Premièrement, un tour d’horizon de quelques jeux narratifs et de la manière dont ils parviennent à marier mécanique de jeu et récit (à lire juste après). Et deuxièmement, un point sur l’intégration de jeux dans des univers narratifs plus larges (à lire un peu plus bas). Les deux parties sont indépendantes l’une de l’autre, donc libres à vous de commencer par celle qui vous intéresse le plus…

Pourquoi narration et mécaniques de jeu semblent de prime abord incompatibles ?

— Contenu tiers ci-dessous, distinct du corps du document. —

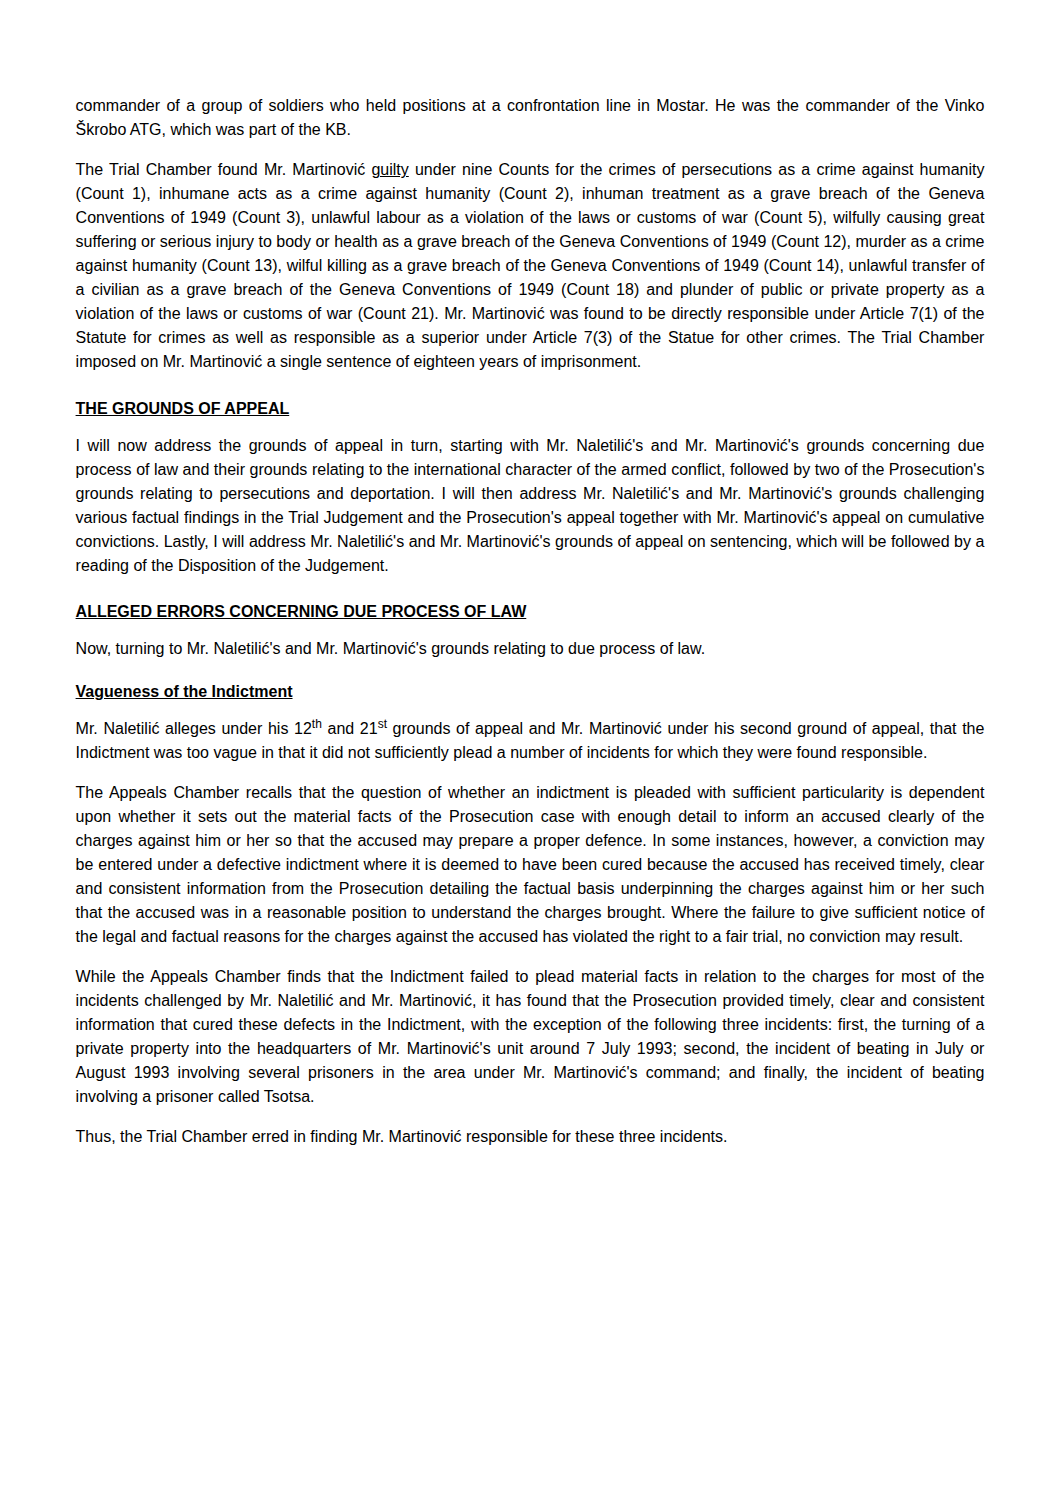commander of a group of soldiers who held positions at a confrontation line in Mostar. He was the commander of the Vinko Škrobo ATG, which was part of the KB.
The Trial Chamber found Mr. Martinović guilty under nine Counts for the crimes of persecutions as a crime against humanity (Count 1), inhumane acts as a crime against humanity (Count 2), inhuman treatment as a grave breach of the Geneva Conventions of 1949 (Count 3), unlawful labour as a violation of the laws or customs of war (Count 5), wilfully causing great suffering or serious injury to body or health as a grave breach of the Geneva Conventions of 1949 (Count 12), murder as a crime against humanity (Count 13), wilful killing as a grave breach of the Geneva Conventions of 1949 (Count 14), unlawful transfer of a civilian as a grave breach of the Geneva Conventions of 1949 (Count 18) and plunder of public or private property as a violation of the laws or customs of war (Count 21). Mr. Martinović was found to be directly responsible under Article 7(1) of the Statute for crimes as well as responsible as a superior under Article 7(3) of the Statue for other crimes. The Trial Chamber imposed on Mr. Martinović a single sentence of eighteen years of imprisonment.
THE GROUNDS OF APPEAL
I will now address the grounds of appeal in turn, starting with Mr. Naletilić's and Mr. Martinović's grounds concerning due process of law and their grounds relating to the international character of the armed conflict, followed by two of the Prosecution's grounds relating to persecutions and deportation. I will then address Mr. Naletilić's and Mr. Martinović's grounds challenging various factual findings in the Trial Judgement and the Prosecution's appeal together with Mr. Martinović's appeal on cumulative convictions. Lastly, I will address Mr. Naletilić's and Mr. Martinović's grounds of appeal on sentencing, which will be followed by a reading of the Disposition of the Judgement.
ALLEGED ERRORS CONCERNING DUE PROCESS OF LAW
Now, turning to Mr. Naletilić's and Mr. Martinović's grounds relating to due process of law.
Vagueness of the Indictment
Mr. Naletilić alleges under his 12th and 21st grounds of appeal and Mr. Martinović under his second ground of appeal, that the Indictment was too vague in that it did not sufficiently plead a number of incidents for which they were found responsible.
The Appeals Chamber recalls that the question of whether an indictment is pleaded with sufficient particularity is dependent upon whether it sets out the material facts of the Prosecution case with enough detail to inform an accused clearly of the charges against him or her so that the accused may prepare a proper defence. In some instances, however, a conviction may be entered under a defective indictment where it is deemed to have been cured because the accused has received timely, clear and consistent information from the Prosecution detailing the factual basis underpinning the charges against him or her such that the accused was in a reasonable position to understand the charges brought. Where the failure to give sufficient notice of the legal and factual reasons for the charges against the accused has violated the right to a fair trial, no conviction may result.
While the Appeals Chamber finds that the Indictment failed to plead material facts in relation to the charges for most of the incidents challenged by Mr. Naletilić and Mr. Martinović, it has found that the Prosecution provided timely, clear and consistent information that cured these defects in the Indictment, with the exception of the following three incidents: first, the turning of a private property into the headquarters of Mr. Martinović's unit around 7 July 1993; second, the incident of beating in July or August 1993 involving several prisoners in the area under Mr. Martinović's command; and finally, the incident of beating involving a prisoner called Tsotsa.
Thus, the Trial Chamber erred in finding Mr. Martinović responsible for these three incidents.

Depuis quelques années, les jeux narratifs se multiplient et connaissent un succès grandissant. Et cela pour plusieurs raisons, notamment l’ouverture de canaux de distribution permettant à des jeux indépendants de trouver directement leur public. De Heavy Rain en 2010, peut-être l’un des premiers vrais blockbusters du genre, au bijou Oxenfree en 2016, beaucoup d’opus ont su trouver des manières élégantes et incroyablement immersives de combiner deux composantes a priori contradictoires : la narration et le gameplay (la mécanique de jeu).

Pour certains, encore aujourd’hui, tenter de les associer relève du fantasme, de l’entreprise mal avisée. Pourquoi ? Une réponse simple mais hautement incomplète serait de dire qu’une histoire est linéaire alors qu’un jeu ne l’est pas. Mais comme il existe depuis longtemps des histoires non-linéaires et des jeux linéaires, cette équation apparait rapidement comme étant trop simpliste.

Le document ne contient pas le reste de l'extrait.